The day after that emergency hearing, on May 4th, the Chinese Ministry of Foreign Affairs posted on their website the statement that “[a]s a Chinese citizen, [Mr. Chen] may apply like other Chinese citizens according to the laws and normal procedures of the relevant departments.” The U.S. Department of State also issued a press release, announcing that:
“[t]he Chinese Government stated today that Mr. Chen Guangcheng has the same right to travel abroad as any other citizen of China. Mr. Chen has been offered a fellowship from an American university, where he can be accompanied by his wife and two children.
“The Chinese Government has indicated that it will accept Mr. Chen’s applications for appropriate travel documents. The United States Government expects that the Chinese Government will expeditiously process his applications for these documents….”

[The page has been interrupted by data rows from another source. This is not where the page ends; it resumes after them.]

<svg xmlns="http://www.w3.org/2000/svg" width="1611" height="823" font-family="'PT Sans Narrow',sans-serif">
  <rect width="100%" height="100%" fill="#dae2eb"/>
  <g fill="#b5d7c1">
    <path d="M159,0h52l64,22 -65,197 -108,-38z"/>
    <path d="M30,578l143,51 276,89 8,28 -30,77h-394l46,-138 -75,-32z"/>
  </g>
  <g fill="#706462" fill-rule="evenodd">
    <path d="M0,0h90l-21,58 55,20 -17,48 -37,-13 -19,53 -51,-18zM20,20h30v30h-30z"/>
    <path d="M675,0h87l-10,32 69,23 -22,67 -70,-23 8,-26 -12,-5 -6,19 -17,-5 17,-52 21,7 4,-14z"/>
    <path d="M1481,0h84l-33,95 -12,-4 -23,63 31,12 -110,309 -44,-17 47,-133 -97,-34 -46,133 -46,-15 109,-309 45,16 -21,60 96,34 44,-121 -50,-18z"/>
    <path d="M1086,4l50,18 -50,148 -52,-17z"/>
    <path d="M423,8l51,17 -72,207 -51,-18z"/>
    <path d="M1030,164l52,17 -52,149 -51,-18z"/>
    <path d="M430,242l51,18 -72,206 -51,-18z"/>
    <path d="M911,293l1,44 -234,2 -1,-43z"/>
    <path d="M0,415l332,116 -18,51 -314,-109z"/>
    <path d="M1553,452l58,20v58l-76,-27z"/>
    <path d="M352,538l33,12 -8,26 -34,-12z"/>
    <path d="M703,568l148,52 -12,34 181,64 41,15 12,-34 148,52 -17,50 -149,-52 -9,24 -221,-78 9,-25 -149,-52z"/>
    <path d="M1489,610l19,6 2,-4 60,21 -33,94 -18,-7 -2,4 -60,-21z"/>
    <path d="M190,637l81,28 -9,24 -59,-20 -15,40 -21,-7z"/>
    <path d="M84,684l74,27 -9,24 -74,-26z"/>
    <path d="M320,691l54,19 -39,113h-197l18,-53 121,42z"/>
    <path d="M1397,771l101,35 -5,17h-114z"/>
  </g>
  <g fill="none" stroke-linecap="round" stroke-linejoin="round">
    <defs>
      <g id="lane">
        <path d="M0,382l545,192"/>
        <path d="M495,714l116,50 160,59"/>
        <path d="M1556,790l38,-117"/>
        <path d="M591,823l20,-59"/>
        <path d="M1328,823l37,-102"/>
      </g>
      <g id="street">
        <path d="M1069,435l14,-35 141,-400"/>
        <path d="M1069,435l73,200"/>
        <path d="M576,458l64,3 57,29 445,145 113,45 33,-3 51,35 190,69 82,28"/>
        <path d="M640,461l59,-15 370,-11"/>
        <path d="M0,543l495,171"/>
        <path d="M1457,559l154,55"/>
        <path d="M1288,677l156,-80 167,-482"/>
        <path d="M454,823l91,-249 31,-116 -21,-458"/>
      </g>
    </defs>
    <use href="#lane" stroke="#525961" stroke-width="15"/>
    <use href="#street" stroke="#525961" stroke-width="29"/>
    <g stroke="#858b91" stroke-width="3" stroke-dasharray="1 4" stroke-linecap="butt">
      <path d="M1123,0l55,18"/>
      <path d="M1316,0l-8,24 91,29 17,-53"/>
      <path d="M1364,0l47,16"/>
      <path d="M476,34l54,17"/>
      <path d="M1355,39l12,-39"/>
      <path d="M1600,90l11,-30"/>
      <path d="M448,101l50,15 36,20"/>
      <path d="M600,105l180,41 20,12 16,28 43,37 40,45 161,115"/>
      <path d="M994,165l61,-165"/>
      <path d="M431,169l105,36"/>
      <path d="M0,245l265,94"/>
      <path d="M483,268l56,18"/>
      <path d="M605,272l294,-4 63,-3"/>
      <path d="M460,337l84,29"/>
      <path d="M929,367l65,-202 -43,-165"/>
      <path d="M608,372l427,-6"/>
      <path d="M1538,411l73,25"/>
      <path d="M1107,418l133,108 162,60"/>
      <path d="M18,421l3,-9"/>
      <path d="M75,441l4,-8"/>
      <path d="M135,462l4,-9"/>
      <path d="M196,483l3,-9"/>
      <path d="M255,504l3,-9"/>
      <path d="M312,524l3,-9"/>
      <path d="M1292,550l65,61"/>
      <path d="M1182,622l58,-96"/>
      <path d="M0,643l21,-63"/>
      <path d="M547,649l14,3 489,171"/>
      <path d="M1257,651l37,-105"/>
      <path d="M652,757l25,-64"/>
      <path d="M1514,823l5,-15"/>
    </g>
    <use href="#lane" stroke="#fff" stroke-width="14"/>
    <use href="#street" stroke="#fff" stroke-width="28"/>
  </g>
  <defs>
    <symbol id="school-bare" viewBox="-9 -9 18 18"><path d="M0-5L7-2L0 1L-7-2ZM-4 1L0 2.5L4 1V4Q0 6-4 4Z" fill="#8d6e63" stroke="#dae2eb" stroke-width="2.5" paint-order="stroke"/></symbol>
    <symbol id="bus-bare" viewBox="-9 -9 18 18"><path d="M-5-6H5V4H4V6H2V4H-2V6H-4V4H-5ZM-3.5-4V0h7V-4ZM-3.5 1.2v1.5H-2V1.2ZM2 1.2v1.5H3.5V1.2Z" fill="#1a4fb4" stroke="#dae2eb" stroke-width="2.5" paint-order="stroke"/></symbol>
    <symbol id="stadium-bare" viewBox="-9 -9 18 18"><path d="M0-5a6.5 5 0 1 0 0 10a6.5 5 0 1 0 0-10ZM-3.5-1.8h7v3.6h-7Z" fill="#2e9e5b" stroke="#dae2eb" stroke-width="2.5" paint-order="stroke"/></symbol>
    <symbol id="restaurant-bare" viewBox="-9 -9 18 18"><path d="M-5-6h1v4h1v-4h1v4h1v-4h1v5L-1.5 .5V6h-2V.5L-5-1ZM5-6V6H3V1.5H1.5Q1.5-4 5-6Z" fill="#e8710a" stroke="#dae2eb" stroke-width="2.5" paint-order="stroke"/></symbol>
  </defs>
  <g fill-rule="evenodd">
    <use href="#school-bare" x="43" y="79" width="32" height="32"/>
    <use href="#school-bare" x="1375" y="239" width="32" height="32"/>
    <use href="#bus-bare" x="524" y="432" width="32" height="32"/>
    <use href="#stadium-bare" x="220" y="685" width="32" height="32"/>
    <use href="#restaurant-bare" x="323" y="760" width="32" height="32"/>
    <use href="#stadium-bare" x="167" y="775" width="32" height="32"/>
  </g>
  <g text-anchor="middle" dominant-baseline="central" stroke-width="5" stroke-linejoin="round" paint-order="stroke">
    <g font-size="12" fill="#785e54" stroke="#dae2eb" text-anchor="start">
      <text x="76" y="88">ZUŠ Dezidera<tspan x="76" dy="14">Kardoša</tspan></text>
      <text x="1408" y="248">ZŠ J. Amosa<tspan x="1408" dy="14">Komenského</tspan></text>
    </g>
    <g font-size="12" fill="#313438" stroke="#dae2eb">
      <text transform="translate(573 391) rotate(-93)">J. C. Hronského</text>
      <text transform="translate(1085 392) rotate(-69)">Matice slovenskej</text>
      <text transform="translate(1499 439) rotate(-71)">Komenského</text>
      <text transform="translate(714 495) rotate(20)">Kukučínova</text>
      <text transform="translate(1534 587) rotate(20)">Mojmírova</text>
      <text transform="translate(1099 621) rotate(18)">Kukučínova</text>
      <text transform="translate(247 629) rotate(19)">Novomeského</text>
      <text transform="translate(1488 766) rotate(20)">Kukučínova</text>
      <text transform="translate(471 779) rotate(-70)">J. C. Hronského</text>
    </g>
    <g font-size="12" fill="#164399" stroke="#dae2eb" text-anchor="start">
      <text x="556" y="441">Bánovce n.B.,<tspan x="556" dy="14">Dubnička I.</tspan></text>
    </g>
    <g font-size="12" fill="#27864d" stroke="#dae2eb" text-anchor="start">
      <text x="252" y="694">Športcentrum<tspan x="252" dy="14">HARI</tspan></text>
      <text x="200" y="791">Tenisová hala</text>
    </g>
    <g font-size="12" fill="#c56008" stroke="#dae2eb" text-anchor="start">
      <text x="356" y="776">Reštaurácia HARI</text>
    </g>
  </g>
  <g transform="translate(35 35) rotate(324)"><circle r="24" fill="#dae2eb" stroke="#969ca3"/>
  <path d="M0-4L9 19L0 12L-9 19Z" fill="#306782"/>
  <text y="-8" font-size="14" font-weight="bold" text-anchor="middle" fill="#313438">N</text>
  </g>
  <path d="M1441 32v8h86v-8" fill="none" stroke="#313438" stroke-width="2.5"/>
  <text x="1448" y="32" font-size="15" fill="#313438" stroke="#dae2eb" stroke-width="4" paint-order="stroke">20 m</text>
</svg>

Now, eleven days later, Mr. Chen is still in the same hospital room, with his wife and two children under de facto house arrest. Although Mr. Chen is under the impression that his application for a passport was made last Sunday when he was visited by a Chinese official – and under Chinese law, blind persons are supposed to be able to apply orally for travel documents – he has not been notified of any further action on the application. With the exception of the half-hour each morning and afternoon that the children are escorted outside by one of the nurses, he and his family are not allowed to leave the hospital and no one is allowed inside to see them.
Anyone who attempts to see Mr. Chen risks severe retaliation. For example, on May 2nd, human rights lawyer Jiang Tianyong attempted to visit Mr. Chen in the hospital. He was forcibly taken away by police officers. It was later reported that Mr. Jiang was beaten so severely that he lost his hearing in at least one ear, and he has been forced to move from Beijing to Hebei Province until after the 18th Party Congress.
Mr. Jiang was here in the United States in October 2009 and testified twice before the Tom Lantos Human Rights Commission. Mr. Wolf [Congressman Frank Wolf] chaired one of those hearings – I chaired another. One of his recommendations was that President Obama speak with President Hu Jintao and Premier Wen Jiabao about freeing a number of political prisoners, including Chen Guangcheng who was imprisoned at that time. Now, Mr. Jiang himself must be included in the list of those on whose behalf the United States advocates.
Chinese nationals are not the only ones prohibited from trying to meet Mr. Chen. The Foreign Correspondents’ Club of China reported in early May that officials threatened to revoke the visas of foreign journalists who entered the hospital without permission. I would note here that many journalists have demonstrated courage and laudable perseverance in publicizing Mr. Chen’s plight. It is largely due to their promotion of Mr. Chen’s case that it has reached this stage of his possible travel to the United States. I would earnestly ask them not to forget Mr. Chen and his family, or his extended family and others who are risking their security and lives on his behalf. The story, unfortunately, is far from over.